Os chamados mercados de investidores, revelam um “excedente” incomensurável de capitais, e as recentes e variadas notícias sobre o Comendador Joe Berardo, invejado e odiado por muitos neoliberais, demonstram mais uma vez que sem fundos não há museus, e sem colaboração entre o Museu e a Arte não se resolvem, nem os desafios colocados pelas chamadas obras contemporâneas nem o conhecimento público das obras de arte pré-histórica que para muitos não passam de cacos, e podem viver encaixotadas nas reservas até que se “evaporem”. Quando a paranoia orçamental invade as sociedades, e os detentores do espaço comunicacional se masturbam na dialética relação do máximo equilíbrio comum entre despesa e receita (exigindo impacto positivo demonstrado), a cultura fica subordinada a uma condição de mero valor económico, fazendo-nos correr o risco de sermos incapazes de conceber um outro sistema alternativo (um Futuro) que se oponha à ocupação da importância da cultura pela tecnocracia, que primeiro condiciona a acção criativa, a seguir privatiza a obra, e para mais tarde, se lhe convier, partilha para efeitos mediáticos e consolidação do prestígio privado.
O que urge é mesmo teimar em construir um Futuro, em que os museus de arte contemporânea (em sentido infinito, pois o conceito de tempo não passa de um estratagema) obriguem a sociedade a se entender, e a sentir que a democracia não pode estar sujeita às maquinações estatísticas ou à vulgaridade da folha de cálculo, porque caso contrário a cultura e a educação regrediria meio século, e a libertação de muitos ismos, alguns à custa de guerras tinha sido um esforço em vão para os que despareceram nessas lutas. Se muitos museus são hoje mais democráticos, é porque foram capazes de articular valor cultural, defender as ciências humanas, fora da linguagem da contabilidade e valor de uso renovando o museu como um agente activo, de questionamento criativo, sobrepondo obras de arte com documentos, cópias e reconstruções.
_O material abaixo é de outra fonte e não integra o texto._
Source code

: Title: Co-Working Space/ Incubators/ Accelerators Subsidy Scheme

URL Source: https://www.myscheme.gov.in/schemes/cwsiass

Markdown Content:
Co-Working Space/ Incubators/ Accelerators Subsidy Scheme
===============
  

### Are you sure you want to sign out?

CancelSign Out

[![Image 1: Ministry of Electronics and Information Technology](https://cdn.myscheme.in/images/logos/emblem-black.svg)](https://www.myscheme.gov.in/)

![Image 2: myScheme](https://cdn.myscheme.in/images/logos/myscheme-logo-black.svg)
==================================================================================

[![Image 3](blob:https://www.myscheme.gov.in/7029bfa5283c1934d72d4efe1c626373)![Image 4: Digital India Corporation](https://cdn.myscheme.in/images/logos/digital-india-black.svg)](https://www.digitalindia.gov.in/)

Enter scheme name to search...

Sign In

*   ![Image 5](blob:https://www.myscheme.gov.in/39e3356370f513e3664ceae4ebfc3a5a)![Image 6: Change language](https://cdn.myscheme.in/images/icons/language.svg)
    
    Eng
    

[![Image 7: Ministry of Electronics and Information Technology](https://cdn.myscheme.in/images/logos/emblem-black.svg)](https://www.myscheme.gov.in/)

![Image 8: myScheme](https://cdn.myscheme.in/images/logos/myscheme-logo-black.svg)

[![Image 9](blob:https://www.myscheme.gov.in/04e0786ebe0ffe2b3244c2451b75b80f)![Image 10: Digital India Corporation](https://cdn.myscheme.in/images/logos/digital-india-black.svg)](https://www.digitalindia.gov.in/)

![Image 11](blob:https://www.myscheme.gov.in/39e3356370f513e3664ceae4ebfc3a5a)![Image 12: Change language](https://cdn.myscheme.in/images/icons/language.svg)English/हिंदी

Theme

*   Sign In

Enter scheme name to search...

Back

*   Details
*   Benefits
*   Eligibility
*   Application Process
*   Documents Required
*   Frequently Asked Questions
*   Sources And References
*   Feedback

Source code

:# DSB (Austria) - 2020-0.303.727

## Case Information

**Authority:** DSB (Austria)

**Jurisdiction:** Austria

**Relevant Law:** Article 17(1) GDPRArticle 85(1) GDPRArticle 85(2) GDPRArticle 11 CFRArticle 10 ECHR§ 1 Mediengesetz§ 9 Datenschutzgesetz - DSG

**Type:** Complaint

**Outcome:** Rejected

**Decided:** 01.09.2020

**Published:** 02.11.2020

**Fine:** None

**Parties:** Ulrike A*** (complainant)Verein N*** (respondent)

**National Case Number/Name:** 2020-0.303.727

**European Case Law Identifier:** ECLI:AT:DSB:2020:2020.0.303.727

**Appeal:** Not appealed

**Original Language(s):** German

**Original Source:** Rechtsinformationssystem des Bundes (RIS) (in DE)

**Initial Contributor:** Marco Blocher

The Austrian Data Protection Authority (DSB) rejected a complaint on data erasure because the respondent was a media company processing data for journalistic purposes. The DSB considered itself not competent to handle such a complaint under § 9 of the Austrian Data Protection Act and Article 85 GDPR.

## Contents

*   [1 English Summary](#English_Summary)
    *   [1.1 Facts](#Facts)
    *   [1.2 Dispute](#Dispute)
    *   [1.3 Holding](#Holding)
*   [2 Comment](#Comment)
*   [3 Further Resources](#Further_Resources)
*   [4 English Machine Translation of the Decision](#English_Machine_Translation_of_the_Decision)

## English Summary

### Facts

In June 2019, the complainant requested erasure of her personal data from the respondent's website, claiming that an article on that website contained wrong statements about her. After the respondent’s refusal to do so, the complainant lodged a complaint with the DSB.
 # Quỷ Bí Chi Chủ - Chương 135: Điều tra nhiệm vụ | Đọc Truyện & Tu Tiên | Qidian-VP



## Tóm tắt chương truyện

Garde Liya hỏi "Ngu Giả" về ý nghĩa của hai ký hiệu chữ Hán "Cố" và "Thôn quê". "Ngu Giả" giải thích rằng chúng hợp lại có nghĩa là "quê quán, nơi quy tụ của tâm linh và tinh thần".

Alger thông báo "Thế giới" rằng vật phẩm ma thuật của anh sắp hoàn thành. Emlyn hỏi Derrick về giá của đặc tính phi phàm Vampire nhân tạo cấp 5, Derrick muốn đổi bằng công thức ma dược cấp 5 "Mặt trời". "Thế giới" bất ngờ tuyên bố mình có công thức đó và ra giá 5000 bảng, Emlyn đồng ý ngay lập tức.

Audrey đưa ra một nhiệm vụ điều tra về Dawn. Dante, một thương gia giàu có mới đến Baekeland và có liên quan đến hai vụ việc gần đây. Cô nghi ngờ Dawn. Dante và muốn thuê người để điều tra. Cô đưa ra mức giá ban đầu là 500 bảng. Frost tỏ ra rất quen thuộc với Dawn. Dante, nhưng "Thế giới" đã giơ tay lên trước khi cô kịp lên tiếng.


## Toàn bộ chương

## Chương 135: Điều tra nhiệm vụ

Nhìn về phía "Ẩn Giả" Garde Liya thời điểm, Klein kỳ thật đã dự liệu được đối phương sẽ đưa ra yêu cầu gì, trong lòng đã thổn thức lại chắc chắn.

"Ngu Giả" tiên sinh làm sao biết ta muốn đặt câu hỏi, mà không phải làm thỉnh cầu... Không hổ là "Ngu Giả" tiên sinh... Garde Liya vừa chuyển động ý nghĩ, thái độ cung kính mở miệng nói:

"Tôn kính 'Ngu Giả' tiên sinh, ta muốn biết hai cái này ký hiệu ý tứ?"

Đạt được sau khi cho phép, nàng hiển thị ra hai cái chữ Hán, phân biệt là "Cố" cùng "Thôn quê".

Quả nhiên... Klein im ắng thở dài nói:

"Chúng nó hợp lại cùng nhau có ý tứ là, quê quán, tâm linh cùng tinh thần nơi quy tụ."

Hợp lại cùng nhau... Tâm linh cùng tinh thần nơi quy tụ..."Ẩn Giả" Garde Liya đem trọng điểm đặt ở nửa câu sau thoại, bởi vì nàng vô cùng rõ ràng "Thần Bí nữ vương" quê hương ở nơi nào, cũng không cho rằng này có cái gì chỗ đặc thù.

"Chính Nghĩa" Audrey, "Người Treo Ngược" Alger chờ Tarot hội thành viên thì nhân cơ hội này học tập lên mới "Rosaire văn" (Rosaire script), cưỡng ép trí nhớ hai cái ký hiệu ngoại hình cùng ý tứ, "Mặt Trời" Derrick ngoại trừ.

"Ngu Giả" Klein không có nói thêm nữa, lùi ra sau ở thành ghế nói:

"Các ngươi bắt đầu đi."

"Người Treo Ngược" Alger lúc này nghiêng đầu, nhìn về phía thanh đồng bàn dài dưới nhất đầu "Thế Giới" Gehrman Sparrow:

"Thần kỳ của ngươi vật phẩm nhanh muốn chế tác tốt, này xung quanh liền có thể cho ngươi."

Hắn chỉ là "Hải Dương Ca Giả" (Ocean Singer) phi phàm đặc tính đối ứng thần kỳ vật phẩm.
Regressando ás “peças do mês”, a peça em exposição em Beja é um prato de bordo espessado com engobe alaranjado, e na legenda sugere-se que os 3 pares de orifícios iniciais, apenas agora visíveis 5 furos já que o prato foi recuperado incompleto, se destinariam à colocação de gatos para “consertar a peça”. Os autores da legenda fazem o paralelo com os “gatos” tradicionais colocados no século passado para consertar loiça em que eram usados metais variados. Ora, no calcolítico os metais “disponíveis” eram os nobríssimos bronze e ouro, o que não é aceitável, pelo que a união para além de uma resina só se explicará recorrendo a fibras vegetais, de duração e eficácias duvidosas, e mesmo assim atribuindo ao prato um valor incompreensível.
A imagem seguinte, é de uma das peças do mês que escolhi para confronto com esta polémica, já que tratando-se também de um fragmento de prato de bordo espessado mas com uma belísima decoração impressa do período Campaniforme, este sim talvez “justificasse” uma reparação pelo seu eventual significado cerimonial, mas “recuperar” um liso só talvez por ter pertencido a um importante antepassado!
A última imagem, é também um bordo de um vaso com decoração Campaniforme impressa em bandas com um “pente” como instrumento auxiliar, com a particularidade de ter um furo com uma secção cónica que poderá ser explicada pela fricção de um fio de suspensão, já que tal como no “prato de Beja” não se observam traços de desgaste de um ventual “gato”. Uma das caracetrísticas dos vasos campaniformes é a diversidade decorativa, incisa ou impressa, com alguns padrões comuns, e em determinados conjuntos com o bordo também decorado como é este o caso.